Azure Advanced Threat Protection (Azure ATP) provides invaluable insights on identity configurations and suggested security best-practices across the enterprise. A key component of Azure ATP’s insights is Lateral Movement Paths or LMPs. Azure ATP LMPs are visual guides that help you quickly understand and identify exactly how attackers can move laterally inside your network. The purpose of lateral movements within a cyber-attack kill chain are for attackers to gain and compromise your sensitive accounts towards domain dominance. Azure ATP LMPs provide easy to interpret, direct visual guidance on your most vulnerable sensitive accounts, assists in helping you mitigate and close access for potential attacker domain dominance.
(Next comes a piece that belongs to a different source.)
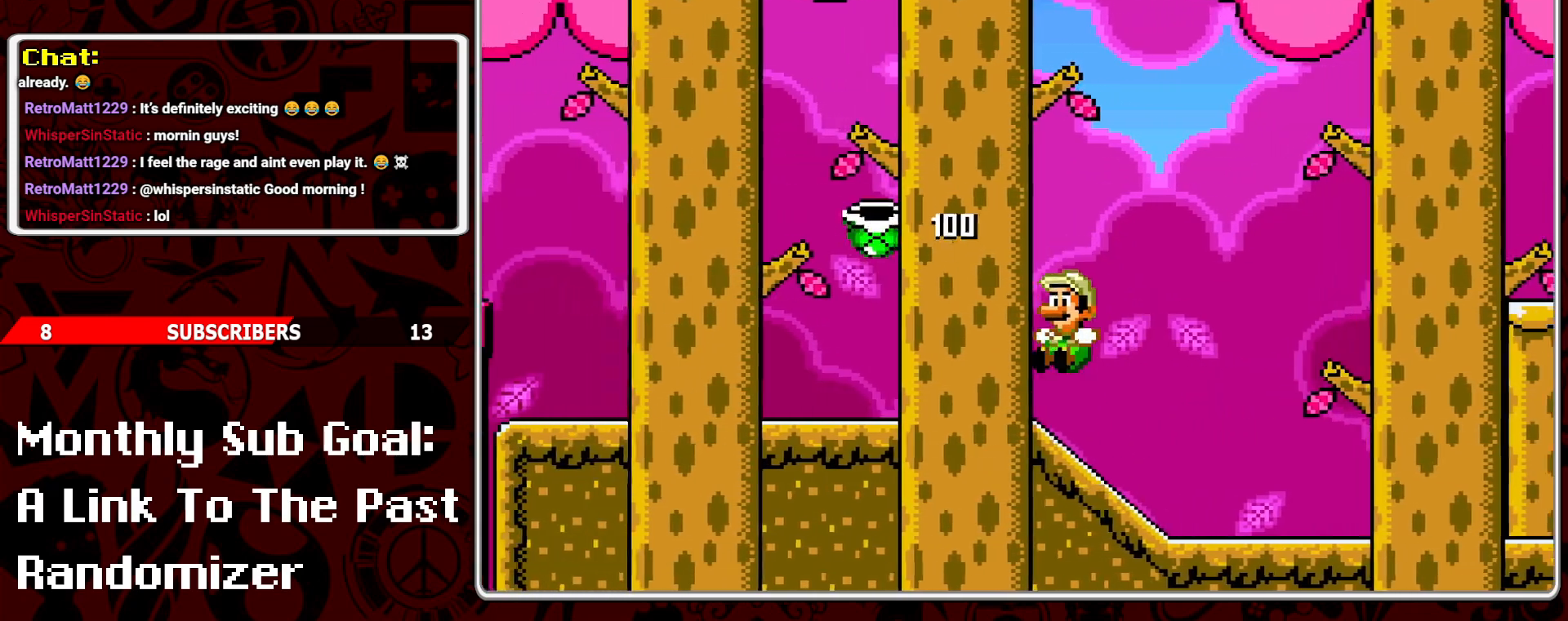
{"buttons": ["Y", "DPAD_LEFT"], "events": [[100, "DPAD_LEFT", "down"]]}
Lateral movement attacks, using non-sensitive accounts to gain access to sensitive accounts, can be accomplished through many different techniques. The most popular methods used by attackers are credential theft and Pass the Ticket. In both methods, your non-sensitive accounts are used by attackers for lateral moves by exploiting machines that share stored log-in credentials in accounts, groups and machines with your sensitive accounts.
Where can you find Azure ATP LMPs?
Every computer or user profile discovered by Azure ATP has a Lateral movement paths tab.
The LMP tab provides different information depending on sensitivity of the entity:
- Sensitive users – potential LMP(s) leading to this user are shown.
- Non-sensitive users and computers – potential LMP(s) the entity is related to are shown.
When you click the tab, Azure ATP displays the most recently discovered LMP. Each potential LMP is saved for 48 hours following discovery. You can view older LMPs by clicking on view a different date.
V2.56 of Azure ATP adds two additional LMP capabilities. Discover when potential LMPs were identified and where.